I have also been running into this problem when programming for AVR microcontrollers. Avr-libc has header files (included through <avr/io.h>
that make available the register layout for each microcontroller by defining macros such as:
#define TCNT1 (*(volatile uint16_t *)(0x84))
This allows using TCNT1
as if it were a normal variable and any reads and writes are directed to memory address 0x84 automatically. However, it also includes an (implicit) reinterpret_cast
, which prevents using the address of this "variable" in a constant expression. And since this macro is defined by avr-libc, changing it to remove the cast is not really an option (and redefining such macros yourself works, but then requires defining them for all the different AVR chips, duplicating the info from avr-libc).
Since the folding hack suggested by Shafik here seems to no longer work in gcc 7 and above, I have been looking for another solution.
Looking at the avr-libc header files more closely, it turns out they have two modes:
- Normally, they define variable-like macros as shown above.
- When used inside the assembler (or when included with
_SFR_ASM_COMPAT
defined), they define macros that just contain the address, e.g.:
#define TCNT1 (0x84)
At first glance the latter seems useful, since you could then set _SFR_ASM_COMPAT
before include <avr/io.h>
and simply use intptr_t
constants and use the address directly, rather than through a pointer. However, since you can include the avr-libc header only once (iow, only have TCNT1
as either a variable-like-macro, or an address), this trick only works inside a source file that does not include any other files that would need the variable-like-macros. In practice, this seems unlikely (though maybe you could have constexpr (class?) variables that are declared in a .h file and assigned a value in a .cpp file that includes nothing else?).
In any case, I found another trick by Krister Walfridsson, that defines these registers as external variables in a C++ header file and then defines them and locates them at a fixed location by using an assembler .S file. Then you can simply take the address of these global symbols, which is valid in a constexpr expressions. To make this work, this global symbol must have a different name as the original register macro, to prevent a conflict between both.
E.g. in your C++ code, you would have:
extern volatile uint16_t TCNT1_SYMBOL;
struct foo {
static constexpr volatile uint16_t* ptr = &TCNT1_SYMBOL;
};
And then you include a .S file in your project that contains:
#include <avr/io.h>
.global TCNT1_SYMBOL
TCNT1_SYMBOL = TCNT1
While writing this, I realized the above is not limited to the AVR-libc case, but can also be applied to the more generic question asked here. In that case, you could get a C++ file that looks like:
extern char MY_PTR_SYMBOL;
struct foo {
static constexpr const void* ptr = &MY_PTR_SYMBOL;
};
auto main() -> int {
return 0;
}
And a .S file that looks like:
.global MY_PTR_SYMBOL
MY_PTR_SYMBOL = 0x1
Here's how this looks: https://godbolt.org/z/vAfaS6 (I could not figure out how to get the compiler explorer to link both the cpp and .S file together, though
This approach has quite a bit more boilerplate, but does seem to work reliably across gcc and clang versions. Note that this approach looks like a similar approach using linker commandline options or linker scripts to place symbols at a certain memory address, but that approach is highly non-portable and tricky to integrate in a build process, while the approach suggested above is more portable and just a matter of adding a .S file into the build.
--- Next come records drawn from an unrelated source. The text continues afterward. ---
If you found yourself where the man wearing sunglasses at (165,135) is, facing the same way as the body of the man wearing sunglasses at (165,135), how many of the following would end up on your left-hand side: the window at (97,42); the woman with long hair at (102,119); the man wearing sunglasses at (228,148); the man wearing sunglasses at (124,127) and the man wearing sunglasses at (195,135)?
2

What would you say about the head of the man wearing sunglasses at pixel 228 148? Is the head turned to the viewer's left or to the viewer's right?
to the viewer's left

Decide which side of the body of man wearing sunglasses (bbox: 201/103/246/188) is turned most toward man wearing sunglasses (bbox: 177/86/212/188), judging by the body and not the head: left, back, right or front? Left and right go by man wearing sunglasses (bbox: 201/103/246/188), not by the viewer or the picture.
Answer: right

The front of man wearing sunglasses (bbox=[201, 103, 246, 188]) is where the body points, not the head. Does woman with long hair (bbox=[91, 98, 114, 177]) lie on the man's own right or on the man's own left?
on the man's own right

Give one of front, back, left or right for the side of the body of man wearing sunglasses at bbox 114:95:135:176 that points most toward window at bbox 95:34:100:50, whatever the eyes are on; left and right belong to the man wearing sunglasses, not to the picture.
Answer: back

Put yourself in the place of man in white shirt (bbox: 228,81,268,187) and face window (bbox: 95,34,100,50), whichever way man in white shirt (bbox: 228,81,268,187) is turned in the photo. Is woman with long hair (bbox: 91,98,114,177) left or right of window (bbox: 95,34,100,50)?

As pointed out in the comments, there is a performance downside though: The address is no more known at compile time. This means the compiler can no more use IN, OUT, SBI, CBI, SBIC, SBIS instructions. This increases code size, makes code slower, increases register pressure and many sequences are no more atomic, hence will need extra code if atomic execution is needed (most of the cases).